Auckland house prices have surged more than 10 per cent over the last year as the Big Four banks have ramped up high LVR lending and reduced fixed mortgage rates, thanks to significant falls in wholesale foreign funding costs. The Reserve Bank of New Zealand is now planning to restrict growth in high LVR lending, citing the risks to financial stability from a potential slump in Auckland's now over-valued house prices.
Murphy was commenting after TSB Bank reported a net profit for the year to March 31 of NZ$73.5 million, up 10.6 per cent from a year ago. TSB Bank grew its total lending by 4.5 per cent, to $2.86 billion, in line with overall bank system lending growth.
Murphy said TSB Bank had continued growing lending in housing markets outside of Auckland. It has also grown rural lending 38 per cent and commercial lending by 38 per cent, although non-mortgage lending still remains relatively small at just seven per cent of its total book.

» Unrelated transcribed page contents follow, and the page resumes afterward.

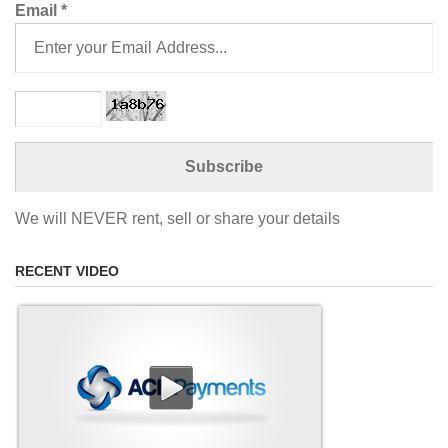
Email
*
We will NEVER rent, sell or share your details
RECENT VIDEO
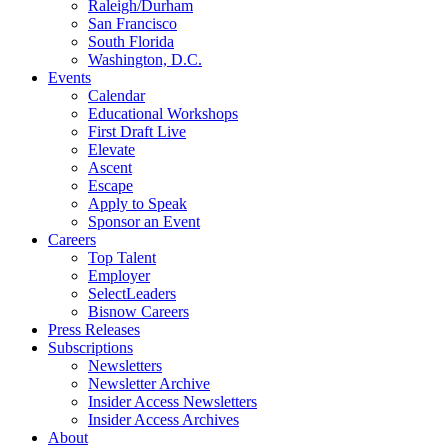
Raleigh/Durham
San Francisco
South Florida
Washington, D.C.
Events
Calendar
Educational Workshops
First Draft Live
Elevate
Ascent
Escape
Apply to Speak
Sponsor an Event
Careers
Top Talent
Employer
SelectLeaders
Bisnow Careers
Press Releases
Subscriptions
Newsletters
Newsletter Archive
Insider Access Newsletters
Insider Access Archives
About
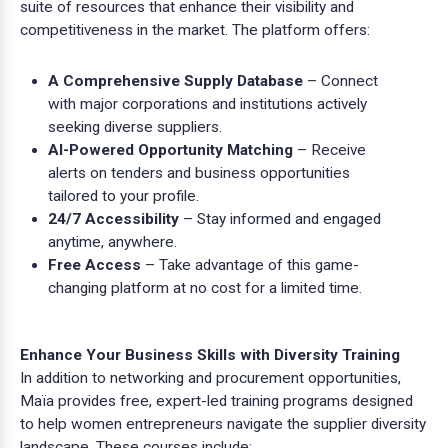
suite of resources that enhance their visibility and
competitiveness in the market. The platform offers:
A Comprehensive Supply Database
– Connect
with major corporations and institutions actively
seeking diverse suppliers.
AI-Powered Opportunity Matching
– Receive
alerts on tenders and business opportunities
tailored to your profile.
24/7 Accessibility
– Stay informed and engaged
anytime, anywhere.
Free Access
– Take advantage of this game-
changing platform at no cost for a limited time.
Enhance Your Business Skills with Diversity Training
In addition to networking and procurement opportunities,
Maïa provides free, expert-led training programs designed
to help women entrepreneurs navigate the supplier diversity
landscape. These courses include:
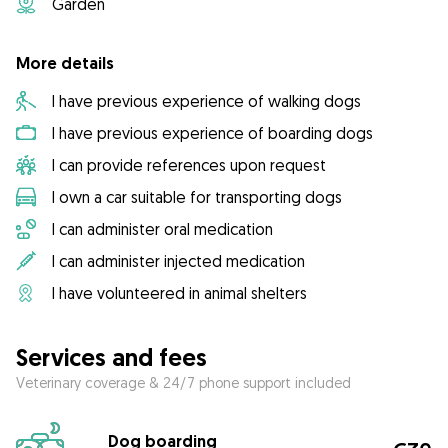
Garden
More details
I have previous experience of walking dogs
I have previous experience of boarding dogs
I can provide references upon request
I own a car suitable for transporting dogs
I can administer oral medication
I can administer injected medication
I have volunteered in animal shelters
Services and fees
Veterinary coverage & 24/7 phone support included
Dog boarding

TSB Bank's geographical focus remains firmly on the fast-growing Taranaki province, on the West Coast of the North Island, where New Zealand's oil and gas industry is based, and where dairying makes up a large part of the local economy. Lending in Taranaki was steady at 31 per cent of total lending.
Murphy said TSB Bank's net interest margin was steady at two per cent, which was lower than that of its main rivals at around 2.4 per cent. TSB Bank is fully reliant on term deposit funding from local retail customers, while its rivals source over a third of their funding from international wholesale markets, where costs have fallen around 50 basis points over the last year.

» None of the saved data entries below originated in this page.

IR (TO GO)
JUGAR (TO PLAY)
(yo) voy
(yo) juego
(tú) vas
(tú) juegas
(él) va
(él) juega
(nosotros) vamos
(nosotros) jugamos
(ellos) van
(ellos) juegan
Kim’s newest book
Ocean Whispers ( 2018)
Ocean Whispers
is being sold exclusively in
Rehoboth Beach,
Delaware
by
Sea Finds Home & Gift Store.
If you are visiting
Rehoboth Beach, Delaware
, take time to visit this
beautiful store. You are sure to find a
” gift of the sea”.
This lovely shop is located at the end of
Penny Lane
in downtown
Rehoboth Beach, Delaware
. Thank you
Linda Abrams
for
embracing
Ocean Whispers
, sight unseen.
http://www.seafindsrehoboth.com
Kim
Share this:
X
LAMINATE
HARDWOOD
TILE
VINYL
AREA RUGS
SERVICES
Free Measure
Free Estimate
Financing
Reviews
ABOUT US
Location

TSB Bank paid its community trust owner a NZ$11 million dividend for the year, retaining the remainder of its profits as capital to boost its shareholders' equity-to-assets ratio to 8.1 per cent from 7.7 per cent a year ago.
TSB Bank grew its customer numbers again through the year and kept its Roy Morgan customer satisfaction rating at 93.4 per cent, which was the highest of any bank and above the major banks' average of 78.3 per cent,
Murphy said TSB Bank was happy with its tier-one capital ratio of 14.5 per cent, which was higher than Reserve Bank's eight per cent minimum and higher than that of other banks. It said its capital surplus gave it the capacity to grow by acquisition geographically and beyond retail banking. TSB Bank has a BBB+ credit rating, although Standard and Poor's warned earlier this month that it may cut the ratings of TSB Bank and other small banks in coming years if New Zealand's housing market slumped.
TSB Bank bought 26 per cent of fund manager Fisher Funds in February, as Fisher expanded with the acquisition of Tower's funds management business.